New users are advised to test with small amounts first, starting with low leverage to familiarize themselves with the interface. The platform's perpetual contract rates are low, and combined with the funding rate mechanism, actual trading costs are minimal. For benefits, everyone can check the Promotions tab; completing tasks like the first trade enables automatic refunds for transaction fees or rewards. The sideways market cycle is a great time to explore crypto derivatives and familiarize oneself with new platforms; feel free to ask me any questions at any time.
Additionally, there is a practical activity where USDC and USDT exchanges are currently free of transaction fees; the original 0.1% exchange fee is completely waived. Whether you want to convert USDC to USDT for new coins or reverse it to USDC for hedging, there is no cost. The activity runs from June 11 to July 10, with a personal daily limit of 100,000 USD and a platform-wide daily cap of 500,000. Friends making large transactions are advised to act quickly; it can be done with one click on the Swap page. 

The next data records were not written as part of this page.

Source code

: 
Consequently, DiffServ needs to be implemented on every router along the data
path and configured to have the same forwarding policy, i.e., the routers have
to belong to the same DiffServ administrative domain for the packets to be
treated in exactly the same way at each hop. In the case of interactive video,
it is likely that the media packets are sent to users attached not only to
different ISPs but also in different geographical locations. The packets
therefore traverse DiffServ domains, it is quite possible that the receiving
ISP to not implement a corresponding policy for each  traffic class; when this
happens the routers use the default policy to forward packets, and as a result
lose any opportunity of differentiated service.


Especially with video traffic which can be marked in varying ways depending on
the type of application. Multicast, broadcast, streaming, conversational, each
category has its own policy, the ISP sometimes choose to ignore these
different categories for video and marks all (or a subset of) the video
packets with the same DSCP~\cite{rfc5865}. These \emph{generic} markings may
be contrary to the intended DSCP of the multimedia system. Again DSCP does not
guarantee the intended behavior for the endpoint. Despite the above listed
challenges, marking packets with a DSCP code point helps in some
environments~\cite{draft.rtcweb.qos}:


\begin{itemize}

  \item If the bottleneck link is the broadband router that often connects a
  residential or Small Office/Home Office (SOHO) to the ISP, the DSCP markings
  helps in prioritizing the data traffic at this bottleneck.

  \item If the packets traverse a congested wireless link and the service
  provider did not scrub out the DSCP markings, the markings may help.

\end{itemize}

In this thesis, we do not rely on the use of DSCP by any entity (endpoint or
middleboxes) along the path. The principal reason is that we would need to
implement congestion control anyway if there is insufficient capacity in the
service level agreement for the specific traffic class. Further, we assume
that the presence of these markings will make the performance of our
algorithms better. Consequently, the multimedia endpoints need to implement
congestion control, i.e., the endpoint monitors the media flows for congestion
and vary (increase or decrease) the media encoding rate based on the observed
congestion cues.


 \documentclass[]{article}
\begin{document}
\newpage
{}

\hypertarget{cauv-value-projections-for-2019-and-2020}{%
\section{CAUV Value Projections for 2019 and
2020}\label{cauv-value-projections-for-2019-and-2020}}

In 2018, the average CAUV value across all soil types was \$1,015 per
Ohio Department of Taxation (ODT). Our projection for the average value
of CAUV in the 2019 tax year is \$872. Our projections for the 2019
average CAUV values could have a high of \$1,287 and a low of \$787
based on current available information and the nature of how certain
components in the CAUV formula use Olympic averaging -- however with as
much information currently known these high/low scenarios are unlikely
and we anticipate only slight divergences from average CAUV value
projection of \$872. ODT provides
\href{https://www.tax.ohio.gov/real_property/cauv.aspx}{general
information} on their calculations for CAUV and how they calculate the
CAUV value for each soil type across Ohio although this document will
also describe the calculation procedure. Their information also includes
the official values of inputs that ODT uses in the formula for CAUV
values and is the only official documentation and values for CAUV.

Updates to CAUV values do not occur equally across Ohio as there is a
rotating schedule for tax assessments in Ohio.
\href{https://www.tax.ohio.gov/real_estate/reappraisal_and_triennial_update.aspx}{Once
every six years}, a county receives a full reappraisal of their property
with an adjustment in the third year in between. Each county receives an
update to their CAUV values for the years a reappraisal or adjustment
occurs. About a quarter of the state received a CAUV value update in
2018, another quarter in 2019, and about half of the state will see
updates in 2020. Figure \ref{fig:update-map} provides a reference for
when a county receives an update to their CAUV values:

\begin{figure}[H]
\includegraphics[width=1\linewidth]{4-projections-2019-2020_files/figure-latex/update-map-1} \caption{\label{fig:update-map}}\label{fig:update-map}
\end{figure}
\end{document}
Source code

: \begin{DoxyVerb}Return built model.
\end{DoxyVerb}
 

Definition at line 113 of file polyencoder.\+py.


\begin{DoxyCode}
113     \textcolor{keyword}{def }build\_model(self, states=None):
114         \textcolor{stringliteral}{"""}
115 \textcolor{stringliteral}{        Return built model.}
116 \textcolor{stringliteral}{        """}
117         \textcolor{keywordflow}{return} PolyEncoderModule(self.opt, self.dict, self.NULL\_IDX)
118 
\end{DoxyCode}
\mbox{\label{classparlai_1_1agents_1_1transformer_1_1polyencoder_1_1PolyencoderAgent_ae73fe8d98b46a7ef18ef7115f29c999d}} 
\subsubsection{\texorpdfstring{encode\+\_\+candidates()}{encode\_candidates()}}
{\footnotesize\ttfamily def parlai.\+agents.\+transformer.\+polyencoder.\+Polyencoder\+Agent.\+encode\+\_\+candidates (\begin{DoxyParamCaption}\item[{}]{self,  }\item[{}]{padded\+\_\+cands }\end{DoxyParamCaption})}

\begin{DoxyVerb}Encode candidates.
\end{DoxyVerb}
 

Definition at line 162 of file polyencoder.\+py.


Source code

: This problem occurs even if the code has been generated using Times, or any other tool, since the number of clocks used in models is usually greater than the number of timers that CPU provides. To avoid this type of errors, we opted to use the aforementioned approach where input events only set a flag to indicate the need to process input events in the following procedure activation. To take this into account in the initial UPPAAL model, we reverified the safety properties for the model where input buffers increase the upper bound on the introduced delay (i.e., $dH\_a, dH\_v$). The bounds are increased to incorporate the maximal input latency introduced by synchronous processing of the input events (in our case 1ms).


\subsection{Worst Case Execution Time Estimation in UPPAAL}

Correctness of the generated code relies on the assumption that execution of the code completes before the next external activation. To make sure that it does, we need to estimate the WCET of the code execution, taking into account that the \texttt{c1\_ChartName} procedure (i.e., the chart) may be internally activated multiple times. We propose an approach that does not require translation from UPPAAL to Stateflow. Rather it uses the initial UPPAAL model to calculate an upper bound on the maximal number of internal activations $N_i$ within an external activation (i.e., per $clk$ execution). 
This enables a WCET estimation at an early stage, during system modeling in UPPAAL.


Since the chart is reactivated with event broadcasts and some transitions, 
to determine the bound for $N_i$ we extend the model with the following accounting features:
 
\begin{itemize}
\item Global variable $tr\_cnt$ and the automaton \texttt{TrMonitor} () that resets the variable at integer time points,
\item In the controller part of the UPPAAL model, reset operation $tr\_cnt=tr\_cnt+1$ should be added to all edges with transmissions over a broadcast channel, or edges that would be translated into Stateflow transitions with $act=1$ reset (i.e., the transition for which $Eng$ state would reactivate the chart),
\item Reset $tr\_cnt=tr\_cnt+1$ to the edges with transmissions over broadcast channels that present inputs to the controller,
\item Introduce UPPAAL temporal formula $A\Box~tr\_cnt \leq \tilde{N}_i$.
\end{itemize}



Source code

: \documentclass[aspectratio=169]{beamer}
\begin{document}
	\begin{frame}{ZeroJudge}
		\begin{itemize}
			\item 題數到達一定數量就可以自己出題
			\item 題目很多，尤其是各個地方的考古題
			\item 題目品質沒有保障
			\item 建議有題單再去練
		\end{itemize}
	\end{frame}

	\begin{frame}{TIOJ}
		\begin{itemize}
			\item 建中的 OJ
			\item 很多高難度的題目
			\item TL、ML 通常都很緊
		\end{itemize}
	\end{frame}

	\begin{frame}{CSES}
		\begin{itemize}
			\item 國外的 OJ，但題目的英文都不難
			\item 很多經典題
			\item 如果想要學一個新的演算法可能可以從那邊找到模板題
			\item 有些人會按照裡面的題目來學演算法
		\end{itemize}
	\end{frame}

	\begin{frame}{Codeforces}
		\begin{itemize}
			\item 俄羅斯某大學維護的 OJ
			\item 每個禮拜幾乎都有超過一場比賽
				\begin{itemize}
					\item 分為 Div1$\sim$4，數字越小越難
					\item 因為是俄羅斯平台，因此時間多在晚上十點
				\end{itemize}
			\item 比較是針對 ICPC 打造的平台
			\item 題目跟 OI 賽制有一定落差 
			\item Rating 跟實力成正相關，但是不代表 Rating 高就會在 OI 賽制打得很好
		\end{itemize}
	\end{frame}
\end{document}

Observations from other sectors
Finally, I want to discuss some directions beyond just market fluctuations; don’t just focus on the downturn. NVIDIA has already begun to promote liquid cooling, transitioning it from an optional configuration to a mandatory standard. The GB300 NVL72 single cabinet water cooling is currently priced at 49,860 USD, with the next generation set to increase by 17% to 55,710 USD. In the liquid cooling sector, Vertiv is leading the way, with the first batch of their GB200 CDU exceeding 70% market share. Their advantage lies not just in making liquid cooling components but in creating complete infrastructure solutions for power, cooling, and cabinets. They have publicly stated that they collaborated with NVIDIA to develop the complete power and cooling solution for the GB200 NVL72, and the domestic NVIDIA liquid cooling supply chain can also be watched closely.
There is also interest in SpaceX’s assets, which have seen a drop recently, but I believe this decline resembles retail selling pressure on low float shares post-IPO rather than a fundamental issue. Simply put, it is the result of low float shares + retail crowding + correction in the tech sector + increased defensive options positions. Looking short-term, the price has already reached a bottom range before the unlocking; while retail exits due to the downturn, institutions are actually entering the market. Additionally, the Russell index and Nasdaq 100 passive funds are set to enter, indicating a shift in supply and demand dynamics, presenting a potential opportunity to participate. During tough times, rather than fixating on the downturn, looking at other directions can help find more comfortable opportunities.